Set exercise A ▸ Reproduce everything from "The PF algorithm" down to "size dependency [23]." in the passage below on leaf area index.
Set exercise B ▸ Write the next part of the passage below on estimating leaf area index, starting right after its final sentence.

Passage provided ▸
* Start *

The leaf area index (LAI) is defined as one-half of the total intercepting area per unit ground surface area [1]. Variations in LAI time-series data can reflect the growth status of vegetation, and they are always considered to be an important parameter and indicator in research focusing on carbon and water cycling, and on the energy exchange of terrestrial ecosystems [2]. LAI acquisition is susceptible to the spatiotemporal effects of discontinuities. Traditional field measurements provide only a small area of LAI distribution and are time consuming. With the rapid development of remote sensing technology, remote sensing observations have been applied to the dynamic monitoring of vegetation characteristics and the estimation of LAI over large areas [3,4,5,6]. However, because of the impact of cloud cover, aerosols, snow cover, and sensor failure, many satellite-based LAI products are characterized by high noise, low accuracy, and large errors in the time series and spatiotemporal distributions; thus, they cannot correctly reflect the process of plant growth continuity, thereby constraining the widespread application of LAI products [7]. Data assimilation methods can incorporate observed data and a dynamic model to determine an optimal solution between a model simulation and observations, thereby improving the accuracy of remote sensing observational data and properly addressing time-space discontinuities [8,9,10].

To study the data assimilation of coupled remote sensing data and radiative transfer for ecosystem models, the Ensemble Kalman Filter (EnKF) and Particle Filter (PF) are important methods used to obtain highly accurate LAI spatiotemporal distributions. The EnKF algorithm couples an ensemble prediction and the Kalman filter, therein using ensemble methods to forecast state variable values and the error covariance matrix of analysis values [11]. The EnKF algorithm does not need a tangent linear operator or adjoint model equations, and reduces the computational burden [12]. The EnKF algorithm has been applied to assimilate LAI for crops, grass, and deciduous broadleaf forests [13,14]. However, the EnKF algorithm is based on the assumption of a Gaussian distribution, meaning that the posterior density at every time step is a Gaussian distribution parameterized by a mean and a covariance; when the errors conform to an unconventional distribution, the algorithm has difficulties in addressing a nonlinear dynamic system [15,16].

The PF algorithm uses the Monte Carlo sampling method to approximate the probability distribution of the posterior probability distribution of the state variables [17], and the method is suitable for nonlinear and non-Gaussian systems. Compared with the EnKF, the PF is not affected by the state variables and can effectively accommodate the propagation of non-Gaussian distributions through nonlinear models; no complicated matrix inversion or transposition is required, resulting in a high computational efficiency [18]. The PF has been widely used in geophysical systems [19], soil moisture observations [20], soil hydraulics [21], and other fields [22]. However, due to suboptimal sampling, the PF may suffer from certain problems such as particle impoverishment and sample size dependency [23].

* End *

Data shown ▸
* Start *

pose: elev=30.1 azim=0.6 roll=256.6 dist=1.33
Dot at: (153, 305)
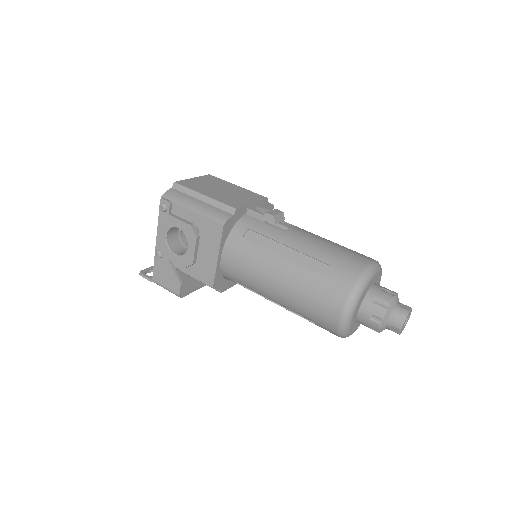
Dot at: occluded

* End *

Exercise result A ▸
The PF algorithm uses the Monte Carlo sampling method to approximate the probability distribution of the posterior probability distribution of the state variables [17], and the method is suitable for nonlinear and non-Gaussian systems. Compared with the EnKF, the PF is not affected by the state variables and can effectively accommodate the propagation of non-Gaussian distributions through nonlinear models; no complicated matrix inversion or transposition is required, resulting in a high computational efficiency [18]. The PF has been widely used in geophysical systems [19], soil moisture observations [20], soil hydraulics [21], and other fields [22]. However, due to suboptimal sampling, the PF may suffer from certain problems such as particle impoverishment and sample size dependency [23].

Exercise result B ▸
Bamboo is a resource that is widely utilized by humans, and is used as a food and material source by Asian people [24,25]. Bamboo forests are known as “the world’s second largest forest”, and are widely distributed in tropical, subtropical, and warm temperate regions, from 46°N to 47°S [26,27]. Covering a total area of 3.15 × 10⁷ ha, they account for 0.8% of the total global forested area [26]. The bamboo forests of China specifically contain approximately 500 bamboo species of 39 genera [28], and the area of bamboo forest accounts for 2.97% of the total forest area in China [29]. Bamboo forests (especially the Moso bamboo forest) have a high capacity for carbon sequestration [24,25,30], and thus play a prominent role in the mitigation of global climate change [31,32]. However, the distribution of bamboo forest is relatively scattered, and always mixed with other forest types. Moreover, the MODIS LAI product cannot distinguish specific forest types and therefore, it cannot provide high-accuracy parameters for simulating the carbon cycles of the various types of subtropical forest.

In this study, we assimilated MODIS LAI time-series data based on two methods (Dual EnKF and PF) using MODIS LAI data (MOD15A2), MODIS reflectance data (MOD09A1), and canopy bidirectional reflectance (CBR) data simulated by the PROSAIL model (PROSPTECT5 + 4SAIL) [33], for the Moso bamboo forest (MBF) and the Lei bamboo forest (LBF) during 2014–2015. Two assimilated LAI time-series datasets were compared with observations and the method with the highest correlation coefficient (r) and lowest root-mean-square (RMSE) was applied to assimilate the LAI of bamboo forests in Zhejiang Province, based on the bamboo forest distribution map that was extracted from Landsat 8 OLI data. The assimilated LAI time-series data can be used as an accurate input dataset to greatly improve the accuracy of carbon cycle simulations for bamboo forests.

2. Materials and Methods

2.1. Study Area

Zhejiang Province is located on the southeast coast of China (27.10°–31.18°N, 118.02°–123.17°E) (Figure 1). This area belongs to a subtropical monsoon zone and enjoys a temperate climate, with well-marked seasons with substantial rainfall and sunshine. By the end of 2014, the province had a total of 6.05 million hectares of forest land, a stumpage of 0.28 billion cubic metres, and a forest coverage rate of 60.91% [34]. Additionally, the bamboo forest area in Zhejiang Province was 0.9 million hectares, which accounted for 14.89% of the total forest area in the province [34].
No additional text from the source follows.